**YOUR OBJECTIVE**
Extract each line of the records below that contains the string "section", matching its case exactly.

**DATA ENTRIES**
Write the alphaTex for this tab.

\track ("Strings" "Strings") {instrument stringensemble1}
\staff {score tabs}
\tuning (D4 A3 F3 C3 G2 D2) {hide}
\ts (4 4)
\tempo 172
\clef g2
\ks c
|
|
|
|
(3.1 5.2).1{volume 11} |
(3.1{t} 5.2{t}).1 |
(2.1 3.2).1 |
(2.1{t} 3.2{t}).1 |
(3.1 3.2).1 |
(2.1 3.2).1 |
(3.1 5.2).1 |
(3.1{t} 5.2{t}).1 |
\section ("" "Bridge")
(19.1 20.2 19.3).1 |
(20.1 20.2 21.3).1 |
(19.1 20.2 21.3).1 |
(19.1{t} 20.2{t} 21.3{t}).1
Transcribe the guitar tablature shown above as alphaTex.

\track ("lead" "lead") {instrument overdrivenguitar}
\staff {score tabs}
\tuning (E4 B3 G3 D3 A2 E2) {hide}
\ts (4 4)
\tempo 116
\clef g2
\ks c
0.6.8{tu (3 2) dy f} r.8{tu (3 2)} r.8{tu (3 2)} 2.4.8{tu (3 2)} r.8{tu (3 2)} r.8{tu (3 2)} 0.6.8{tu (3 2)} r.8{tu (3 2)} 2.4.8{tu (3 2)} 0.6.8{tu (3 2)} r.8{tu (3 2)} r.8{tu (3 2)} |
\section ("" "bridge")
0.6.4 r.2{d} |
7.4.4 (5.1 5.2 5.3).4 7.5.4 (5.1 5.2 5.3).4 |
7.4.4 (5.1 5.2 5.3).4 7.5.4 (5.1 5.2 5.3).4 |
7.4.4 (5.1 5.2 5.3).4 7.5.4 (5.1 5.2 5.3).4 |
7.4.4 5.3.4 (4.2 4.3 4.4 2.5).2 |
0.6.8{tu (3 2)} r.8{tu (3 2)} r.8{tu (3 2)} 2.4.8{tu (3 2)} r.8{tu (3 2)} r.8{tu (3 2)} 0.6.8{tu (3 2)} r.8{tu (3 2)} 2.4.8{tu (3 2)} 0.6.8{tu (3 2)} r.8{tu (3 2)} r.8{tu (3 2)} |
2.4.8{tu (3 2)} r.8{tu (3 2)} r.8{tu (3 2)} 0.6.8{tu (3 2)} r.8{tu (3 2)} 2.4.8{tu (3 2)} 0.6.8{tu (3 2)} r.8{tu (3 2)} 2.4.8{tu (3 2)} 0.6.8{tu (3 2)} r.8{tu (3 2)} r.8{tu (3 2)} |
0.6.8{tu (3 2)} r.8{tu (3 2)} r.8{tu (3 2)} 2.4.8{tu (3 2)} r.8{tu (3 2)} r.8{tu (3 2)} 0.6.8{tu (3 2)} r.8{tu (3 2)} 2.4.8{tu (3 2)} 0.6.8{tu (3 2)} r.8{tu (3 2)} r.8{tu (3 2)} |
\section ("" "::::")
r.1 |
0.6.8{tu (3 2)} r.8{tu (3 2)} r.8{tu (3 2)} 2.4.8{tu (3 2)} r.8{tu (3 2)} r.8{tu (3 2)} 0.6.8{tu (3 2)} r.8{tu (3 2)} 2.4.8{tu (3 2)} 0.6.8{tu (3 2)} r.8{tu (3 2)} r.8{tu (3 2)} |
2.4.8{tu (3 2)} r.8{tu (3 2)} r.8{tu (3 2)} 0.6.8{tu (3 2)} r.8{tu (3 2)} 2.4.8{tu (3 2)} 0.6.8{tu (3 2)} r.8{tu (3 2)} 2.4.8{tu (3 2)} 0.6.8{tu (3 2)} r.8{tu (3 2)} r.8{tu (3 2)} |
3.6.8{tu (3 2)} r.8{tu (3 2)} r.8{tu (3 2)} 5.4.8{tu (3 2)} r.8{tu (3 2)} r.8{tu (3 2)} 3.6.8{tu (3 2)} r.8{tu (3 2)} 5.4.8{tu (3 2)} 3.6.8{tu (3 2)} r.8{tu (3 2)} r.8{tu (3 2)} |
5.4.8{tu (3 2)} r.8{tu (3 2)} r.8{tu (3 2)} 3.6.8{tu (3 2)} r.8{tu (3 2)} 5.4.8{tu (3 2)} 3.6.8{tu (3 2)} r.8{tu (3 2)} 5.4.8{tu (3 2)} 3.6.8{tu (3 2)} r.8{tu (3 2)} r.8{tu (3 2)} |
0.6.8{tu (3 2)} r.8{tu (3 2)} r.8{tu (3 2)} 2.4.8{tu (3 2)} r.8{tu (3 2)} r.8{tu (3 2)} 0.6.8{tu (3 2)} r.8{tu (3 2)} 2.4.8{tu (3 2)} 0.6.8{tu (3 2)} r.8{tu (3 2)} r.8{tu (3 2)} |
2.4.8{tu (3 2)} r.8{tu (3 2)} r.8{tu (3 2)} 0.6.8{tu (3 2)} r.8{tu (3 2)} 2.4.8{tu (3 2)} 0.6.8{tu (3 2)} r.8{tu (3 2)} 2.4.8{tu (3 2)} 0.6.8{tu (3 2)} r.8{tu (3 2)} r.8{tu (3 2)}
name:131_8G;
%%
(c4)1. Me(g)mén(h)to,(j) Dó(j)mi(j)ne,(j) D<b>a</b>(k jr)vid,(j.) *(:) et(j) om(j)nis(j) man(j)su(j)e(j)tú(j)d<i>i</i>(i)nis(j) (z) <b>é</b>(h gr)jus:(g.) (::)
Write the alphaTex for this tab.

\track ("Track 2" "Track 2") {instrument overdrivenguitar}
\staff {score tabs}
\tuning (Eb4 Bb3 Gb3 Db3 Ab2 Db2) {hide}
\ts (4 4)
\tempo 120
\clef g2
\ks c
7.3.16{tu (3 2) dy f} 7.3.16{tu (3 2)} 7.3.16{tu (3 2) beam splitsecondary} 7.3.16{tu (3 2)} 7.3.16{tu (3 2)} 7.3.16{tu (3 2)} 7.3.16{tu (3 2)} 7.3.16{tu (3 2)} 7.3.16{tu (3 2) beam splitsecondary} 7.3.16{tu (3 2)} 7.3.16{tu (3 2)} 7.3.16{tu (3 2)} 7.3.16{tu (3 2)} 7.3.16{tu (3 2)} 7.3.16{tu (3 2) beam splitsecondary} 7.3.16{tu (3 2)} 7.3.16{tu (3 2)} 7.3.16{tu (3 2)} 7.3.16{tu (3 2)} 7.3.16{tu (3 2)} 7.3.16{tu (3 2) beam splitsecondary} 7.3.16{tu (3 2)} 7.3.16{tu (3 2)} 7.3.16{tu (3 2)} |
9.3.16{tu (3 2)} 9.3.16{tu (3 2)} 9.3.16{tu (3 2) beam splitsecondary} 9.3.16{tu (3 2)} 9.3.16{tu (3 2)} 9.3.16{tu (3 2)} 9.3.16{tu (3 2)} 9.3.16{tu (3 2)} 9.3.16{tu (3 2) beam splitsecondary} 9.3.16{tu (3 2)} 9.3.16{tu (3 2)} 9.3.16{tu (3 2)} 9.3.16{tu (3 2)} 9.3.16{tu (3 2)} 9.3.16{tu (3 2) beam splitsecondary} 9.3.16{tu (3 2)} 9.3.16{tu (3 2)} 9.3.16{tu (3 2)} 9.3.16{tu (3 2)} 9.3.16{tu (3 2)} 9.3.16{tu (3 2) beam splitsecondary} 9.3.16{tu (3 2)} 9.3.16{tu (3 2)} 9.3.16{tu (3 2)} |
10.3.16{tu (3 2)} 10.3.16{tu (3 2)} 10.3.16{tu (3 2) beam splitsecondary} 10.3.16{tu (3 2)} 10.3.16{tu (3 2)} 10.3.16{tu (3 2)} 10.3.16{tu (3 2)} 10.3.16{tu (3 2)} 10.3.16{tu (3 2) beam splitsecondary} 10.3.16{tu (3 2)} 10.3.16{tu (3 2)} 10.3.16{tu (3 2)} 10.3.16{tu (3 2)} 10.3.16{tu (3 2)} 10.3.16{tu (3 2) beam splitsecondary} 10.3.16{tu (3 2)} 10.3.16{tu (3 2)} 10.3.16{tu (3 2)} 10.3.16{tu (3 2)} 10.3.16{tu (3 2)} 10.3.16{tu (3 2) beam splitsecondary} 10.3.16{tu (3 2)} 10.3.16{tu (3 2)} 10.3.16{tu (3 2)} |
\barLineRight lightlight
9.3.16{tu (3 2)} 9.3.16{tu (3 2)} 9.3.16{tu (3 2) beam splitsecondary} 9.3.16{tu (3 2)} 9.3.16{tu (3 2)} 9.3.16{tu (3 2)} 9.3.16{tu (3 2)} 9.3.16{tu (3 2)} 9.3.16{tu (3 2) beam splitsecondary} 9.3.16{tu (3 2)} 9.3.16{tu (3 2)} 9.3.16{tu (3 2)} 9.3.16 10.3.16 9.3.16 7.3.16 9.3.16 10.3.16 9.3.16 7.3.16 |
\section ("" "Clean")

**ANSWER FOR THE TASK**
\section ("" "Bridge")
\section ("" "bridge")
\section ("" "::::")
\section ("" "Clean")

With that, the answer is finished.